Scientists Say A Mind-Bending Rhythm In The Brain Can Act Like Ketamine
Out-of-body experiences are all about rhythm, a team reported Wednesday in the journal Nature.
In mice and one person, scientists were able to reproduce the altered state often associated with ketamine by inducing certain brain cells to fire together in a slow, rhythmic fashion.
"There was a rhythm that appeared, and it was an oscillation that appeared only when the patient was dissociating," says Dr. Karl Deisseroth, a psychiatrist and neuroscientist at Stanford University.
Dissociation is a brain state in which a person feels separated from their own thoughts, feelings and body. It is common in people who have some mental illnesses or who have experienced a traumatic event. It can also be induced by certain drugs, including ketamine and PCP (angel dust).

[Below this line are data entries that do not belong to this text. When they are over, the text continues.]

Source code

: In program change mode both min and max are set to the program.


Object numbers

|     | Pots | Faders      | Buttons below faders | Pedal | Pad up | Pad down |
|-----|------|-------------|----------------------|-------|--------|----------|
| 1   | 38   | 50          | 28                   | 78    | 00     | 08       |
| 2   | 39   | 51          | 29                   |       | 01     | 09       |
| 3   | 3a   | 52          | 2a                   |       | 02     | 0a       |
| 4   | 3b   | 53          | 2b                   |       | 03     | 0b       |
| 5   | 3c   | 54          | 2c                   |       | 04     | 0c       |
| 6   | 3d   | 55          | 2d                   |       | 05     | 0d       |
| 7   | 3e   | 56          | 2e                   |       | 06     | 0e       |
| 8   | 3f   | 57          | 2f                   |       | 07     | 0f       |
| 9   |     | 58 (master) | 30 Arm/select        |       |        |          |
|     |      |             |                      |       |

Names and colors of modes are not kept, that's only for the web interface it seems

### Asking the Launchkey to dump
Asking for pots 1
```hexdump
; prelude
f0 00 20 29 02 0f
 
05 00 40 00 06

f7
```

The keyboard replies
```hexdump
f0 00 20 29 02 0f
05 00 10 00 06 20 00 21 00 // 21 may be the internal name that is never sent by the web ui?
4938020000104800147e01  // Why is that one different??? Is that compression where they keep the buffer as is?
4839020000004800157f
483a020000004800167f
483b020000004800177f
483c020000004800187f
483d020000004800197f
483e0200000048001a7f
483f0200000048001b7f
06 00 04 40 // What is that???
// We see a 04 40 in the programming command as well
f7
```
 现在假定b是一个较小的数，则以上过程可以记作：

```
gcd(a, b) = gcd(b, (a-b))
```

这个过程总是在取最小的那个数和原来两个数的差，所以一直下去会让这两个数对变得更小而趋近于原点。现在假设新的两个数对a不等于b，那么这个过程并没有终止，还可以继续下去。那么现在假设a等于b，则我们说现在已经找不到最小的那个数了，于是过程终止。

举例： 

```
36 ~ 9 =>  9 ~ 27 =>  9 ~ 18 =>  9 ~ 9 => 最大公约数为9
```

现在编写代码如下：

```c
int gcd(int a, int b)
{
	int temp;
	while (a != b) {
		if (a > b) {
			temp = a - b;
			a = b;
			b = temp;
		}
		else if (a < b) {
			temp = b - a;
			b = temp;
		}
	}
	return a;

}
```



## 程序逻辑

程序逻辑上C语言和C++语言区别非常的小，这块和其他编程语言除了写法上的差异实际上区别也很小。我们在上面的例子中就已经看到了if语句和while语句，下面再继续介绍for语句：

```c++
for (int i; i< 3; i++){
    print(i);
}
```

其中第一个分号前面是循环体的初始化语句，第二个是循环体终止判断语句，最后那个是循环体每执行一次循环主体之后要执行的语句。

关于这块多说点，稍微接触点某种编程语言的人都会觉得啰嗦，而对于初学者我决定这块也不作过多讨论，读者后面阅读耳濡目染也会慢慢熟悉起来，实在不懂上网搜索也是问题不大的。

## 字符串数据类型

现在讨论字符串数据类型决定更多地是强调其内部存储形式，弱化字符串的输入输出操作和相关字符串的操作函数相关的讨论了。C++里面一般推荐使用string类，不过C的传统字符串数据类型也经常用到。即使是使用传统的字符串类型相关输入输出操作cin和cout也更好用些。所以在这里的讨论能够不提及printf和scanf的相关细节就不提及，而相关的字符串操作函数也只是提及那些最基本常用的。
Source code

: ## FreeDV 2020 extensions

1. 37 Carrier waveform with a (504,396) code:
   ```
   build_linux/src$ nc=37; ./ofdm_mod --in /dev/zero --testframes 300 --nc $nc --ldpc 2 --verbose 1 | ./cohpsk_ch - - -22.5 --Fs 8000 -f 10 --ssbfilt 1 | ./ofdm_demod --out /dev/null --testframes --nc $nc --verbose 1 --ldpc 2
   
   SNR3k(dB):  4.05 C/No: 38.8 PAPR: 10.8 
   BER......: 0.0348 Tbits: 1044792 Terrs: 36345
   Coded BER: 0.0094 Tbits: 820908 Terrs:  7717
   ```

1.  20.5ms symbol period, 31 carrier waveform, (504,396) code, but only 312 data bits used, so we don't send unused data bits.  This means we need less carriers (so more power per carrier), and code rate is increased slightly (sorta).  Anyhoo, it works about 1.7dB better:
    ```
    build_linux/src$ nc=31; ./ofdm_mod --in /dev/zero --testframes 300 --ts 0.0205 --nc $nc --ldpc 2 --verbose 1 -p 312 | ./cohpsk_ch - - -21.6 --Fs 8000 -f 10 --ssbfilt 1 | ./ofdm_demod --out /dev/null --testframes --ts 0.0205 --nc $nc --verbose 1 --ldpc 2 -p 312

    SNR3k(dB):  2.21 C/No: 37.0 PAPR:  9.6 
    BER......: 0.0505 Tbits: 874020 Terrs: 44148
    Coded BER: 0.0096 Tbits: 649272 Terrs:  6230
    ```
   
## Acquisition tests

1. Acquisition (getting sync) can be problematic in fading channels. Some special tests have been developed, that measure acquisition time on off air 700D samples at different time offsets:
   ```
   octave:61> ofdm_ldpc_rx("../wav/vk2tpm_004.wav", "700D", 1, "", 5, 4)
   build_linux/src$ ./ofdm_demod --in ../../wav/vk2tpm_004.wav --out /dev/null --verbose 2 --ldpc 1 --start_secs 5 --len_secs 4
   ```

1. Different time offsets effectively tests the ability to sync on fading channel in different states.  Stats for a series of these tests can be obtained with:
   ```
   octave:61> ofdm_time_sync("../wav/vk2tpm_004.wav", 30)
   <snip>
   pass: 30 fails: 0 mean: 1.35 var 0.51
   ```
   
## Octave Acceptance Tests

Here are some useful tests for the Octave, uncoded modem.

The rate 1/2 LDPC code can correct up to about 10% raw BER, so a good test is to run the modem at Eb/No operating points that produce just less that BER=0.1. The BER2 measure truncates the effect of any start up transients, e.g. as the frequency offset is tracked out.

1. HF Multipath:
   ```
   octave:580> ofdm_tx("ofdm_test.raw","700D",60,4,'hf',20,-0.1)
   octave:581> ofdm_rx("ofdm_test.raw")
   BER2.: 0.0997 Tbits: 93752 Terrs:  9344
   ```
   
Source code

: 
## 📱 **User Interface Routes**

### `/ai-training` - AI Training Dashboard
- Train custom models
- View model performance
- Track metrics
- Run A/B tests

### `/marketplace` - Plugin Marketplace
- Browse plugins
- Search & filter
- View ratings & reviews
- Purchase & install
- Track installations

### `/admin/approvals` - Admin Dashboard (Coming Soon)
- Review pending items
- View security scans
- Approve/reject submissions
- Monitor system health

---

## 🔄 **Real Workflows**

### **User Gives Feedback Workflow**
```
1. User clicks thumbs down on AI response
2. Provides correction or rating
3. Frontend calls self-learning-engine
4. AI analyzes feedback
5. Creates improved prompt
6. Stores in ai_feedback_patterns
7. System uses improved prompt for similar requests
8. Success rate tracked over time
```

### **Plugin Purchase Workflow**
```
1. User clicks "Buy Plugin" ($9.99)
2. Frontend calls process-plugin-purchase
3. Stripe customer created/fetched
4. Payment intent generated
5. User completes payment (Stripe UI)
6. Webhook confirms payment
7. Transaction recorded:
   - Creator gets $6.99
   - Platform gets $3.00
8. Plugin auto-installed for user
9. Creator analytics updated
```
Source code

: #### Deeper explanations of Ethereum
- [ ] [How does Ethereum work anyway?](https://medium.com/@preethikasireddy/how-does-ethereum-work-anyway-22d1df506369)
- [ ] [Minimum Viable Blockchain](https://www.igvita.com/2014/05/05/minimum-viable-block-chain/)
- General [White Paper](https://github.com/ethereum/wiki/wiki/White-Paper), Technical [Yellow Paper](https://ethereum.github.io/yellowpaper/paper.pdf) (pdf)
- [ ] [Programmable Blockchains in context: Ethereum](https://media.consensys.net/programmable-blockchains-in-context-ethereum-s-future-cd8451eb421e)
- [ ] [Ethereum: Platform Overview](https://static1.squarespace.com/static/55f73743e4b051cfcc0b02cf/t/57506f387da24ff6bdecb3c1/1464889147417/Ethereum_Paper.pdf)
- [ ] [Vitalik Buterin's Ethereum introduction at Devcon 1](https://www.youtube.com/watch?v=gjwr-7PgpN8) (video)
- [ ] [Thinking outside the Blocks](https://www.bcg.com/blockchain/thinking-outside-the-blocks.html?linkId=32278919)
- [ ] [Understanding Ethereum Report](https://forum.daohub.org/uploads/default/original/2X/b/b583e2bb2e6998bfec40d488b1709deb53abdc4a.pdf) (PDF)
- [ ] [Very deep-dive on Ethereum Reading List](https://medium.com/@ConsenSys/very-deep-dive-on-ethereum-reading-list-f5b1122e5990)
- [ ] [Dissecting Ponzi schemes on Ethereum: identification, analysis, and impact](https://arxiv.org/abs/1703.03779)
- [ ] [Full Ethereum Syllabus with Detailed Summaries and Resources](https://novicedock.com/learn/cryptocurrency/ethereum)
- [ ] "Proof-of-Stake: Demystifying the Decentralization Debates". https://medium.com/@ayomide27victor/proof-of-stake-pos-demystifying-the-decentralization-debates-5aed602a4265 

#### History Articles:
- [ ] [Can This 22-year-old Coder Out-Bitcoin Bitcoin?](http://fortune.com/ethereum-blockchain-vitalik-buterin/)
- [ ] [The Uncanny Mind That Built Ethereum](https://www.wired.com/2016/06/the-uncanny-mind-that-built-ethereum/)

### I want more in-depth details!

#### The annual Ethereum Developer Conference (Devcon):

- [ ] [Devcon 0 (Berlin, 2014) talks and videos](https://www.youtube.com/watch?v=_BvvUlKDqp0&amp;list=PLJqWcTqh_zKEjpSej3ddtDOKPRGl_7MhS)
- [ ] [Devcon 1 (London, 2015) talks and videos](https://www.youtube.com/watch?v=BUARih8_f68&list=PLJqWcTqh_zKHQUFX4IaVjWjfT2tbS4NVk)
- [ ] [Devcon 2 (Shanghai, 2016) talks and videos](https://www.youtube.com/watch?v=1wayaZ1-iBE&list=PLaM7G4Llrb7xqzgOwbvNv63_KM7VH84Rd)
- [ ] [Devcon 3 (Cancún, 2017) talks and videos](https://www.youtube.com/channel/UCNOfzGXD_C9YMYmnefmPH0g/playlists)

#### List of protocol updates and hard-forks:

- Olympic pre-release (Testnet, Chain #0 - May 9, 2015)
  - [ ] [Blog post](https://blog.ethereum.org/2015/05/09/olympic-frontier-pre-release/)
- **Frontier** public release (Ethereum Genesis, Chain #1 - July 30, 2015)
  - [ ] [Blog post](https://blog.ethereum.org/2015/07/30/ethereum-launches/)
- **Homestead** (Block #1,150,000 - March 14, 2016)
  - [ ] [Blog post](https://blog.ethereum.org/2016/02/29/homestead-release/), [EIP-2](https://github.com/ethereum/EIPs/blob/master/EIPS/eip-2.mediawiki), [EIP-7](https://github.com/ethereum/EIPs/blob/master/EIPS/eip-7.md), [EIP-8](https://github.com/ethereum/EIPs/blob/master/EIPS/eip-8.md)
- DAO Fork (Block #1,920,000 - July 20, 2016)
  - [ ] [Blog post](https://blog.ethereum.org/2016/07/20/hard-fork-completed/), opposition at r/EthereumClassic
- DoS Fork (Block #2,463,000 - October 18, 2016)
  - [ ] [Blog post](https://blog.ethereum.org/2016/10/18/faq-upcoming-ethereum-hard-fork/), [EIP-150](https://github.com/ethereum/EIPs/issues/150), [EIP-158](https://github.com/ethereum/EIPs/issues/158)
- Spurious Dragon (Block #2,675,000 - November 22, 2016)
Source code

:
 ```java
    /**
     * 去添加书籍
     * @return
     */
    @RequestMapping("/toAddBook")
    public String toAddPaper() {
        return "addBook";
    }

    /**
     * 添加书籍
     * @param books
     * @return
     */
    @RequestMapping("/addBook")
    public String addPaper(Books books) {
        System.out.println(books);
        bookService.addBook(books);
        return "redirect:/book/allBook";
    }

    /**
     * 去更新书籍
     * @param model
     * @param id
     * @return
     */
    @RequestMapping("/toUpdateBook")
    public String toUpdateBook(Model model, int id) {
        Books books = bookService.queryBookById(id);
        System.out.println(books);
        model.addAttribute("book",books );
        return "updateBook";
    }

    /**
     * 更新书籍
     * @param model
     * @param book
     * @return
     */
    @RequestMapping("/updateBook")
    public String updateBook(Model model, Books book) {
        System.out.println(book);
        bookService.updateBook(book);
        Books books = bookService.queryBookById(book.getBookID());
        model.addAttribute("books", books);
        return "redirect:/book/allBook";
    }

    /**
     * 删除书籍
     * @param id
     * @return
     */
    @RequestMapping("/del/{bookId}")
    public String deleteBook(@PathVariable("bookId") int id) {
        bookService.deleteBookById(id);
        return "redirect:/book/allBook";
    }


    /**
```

The study linking dissociation to brain rhythms represents "a big leap forward in understanding how these drugs produce this unique state," says Dr. Ken Solt, an anesthesiologist at Harvard Medical School and Massachusetts General Hospital. Solt is the co-author of an article that accompanied the study but was not involved in the research.
The finding also could be a step toward finding non-drug methods to control states of consciousness, Solt says.
Deisseroth's lab made the discovery while studying the brains of mice that had been given ketamine or other drugs that cause dissociation. The team was using technology that allowed them to monitor the activity of cells throughout the brain.
"It was like pointing a telescope at a new part of the sky," Deisseroth says. "And something really unexpected jumped out at us."
What jumped out was a very distinct rhythm produced by cells in an area involved in learning and navigation. Those cells were firing three times each second.
To learn more, the team used a tool called optogenetics, which Deisseroth helped invent. It uses light to control the firing of specific cells in the brain.
As a result, the team was able to artificially generate this rhythm in the brains of mice.
The mice then behaved as if they had been given ketamine. And once the slow rhythm began, the scientists could see that brain areas that had previously been working together were now out of sync.
We could see, right before our eyes, dissociation happening," Deisseroth says.
But that was in mice. Deisseroth wanted to know about people.
He got an opportunity, thanks to some good luck and sandwiches. The sandwiches, provided by Deisseroth, were part of a regular but informal gathering of scientists in his lab.
"One day they were talking about their work and one of the neurosurgeons said, 'Hey, you know, we have a patient,'" Deisseroth says.
The patient had a form of epilepsy that sometimes caused dissociation. As part of the treatment, doctors had temporarily implanted electrodes in the patient's brain.
That gave Deisseroth's team a way to monitor brain cells in the same area they'd been studying in mice. Once again, they found something important.
"There was a rhythm that appeared, and it appeared only when the patient was dissociating," Deisseroth says.
To confirm their finding, the team delivered pulses of electricity to the areas where they'd seen the rhythm. The patient immediately reported having an out-of-body experience.
The research appears to explain how mammal brains are able to temporarily decouple mind and body, though it's still not clear why they have this ability.
The research also could lead to ways to control dissociation without using drugs. That could eventually help a wide range of patients, Solt says.
"In the operating room we'd love to have a drug like ketamine that just produces the pain-killing properties without having these other psychological manifestations," he says.
Preventing dissociation might also help patients who have certain mental illnesses or who are recovering from a traumatic experience.
But dissociation can be beneficial, Solt says.
For example, ketamine appears to help people with severe depression, in part because it temporarily decouples certain areas of the brain.
"There seems to be this link between dissociation and the anti-depressive effect of ketamine," he says, noting that doses too low to produce even a mildly altered state appear to offer less benefit to people with depression.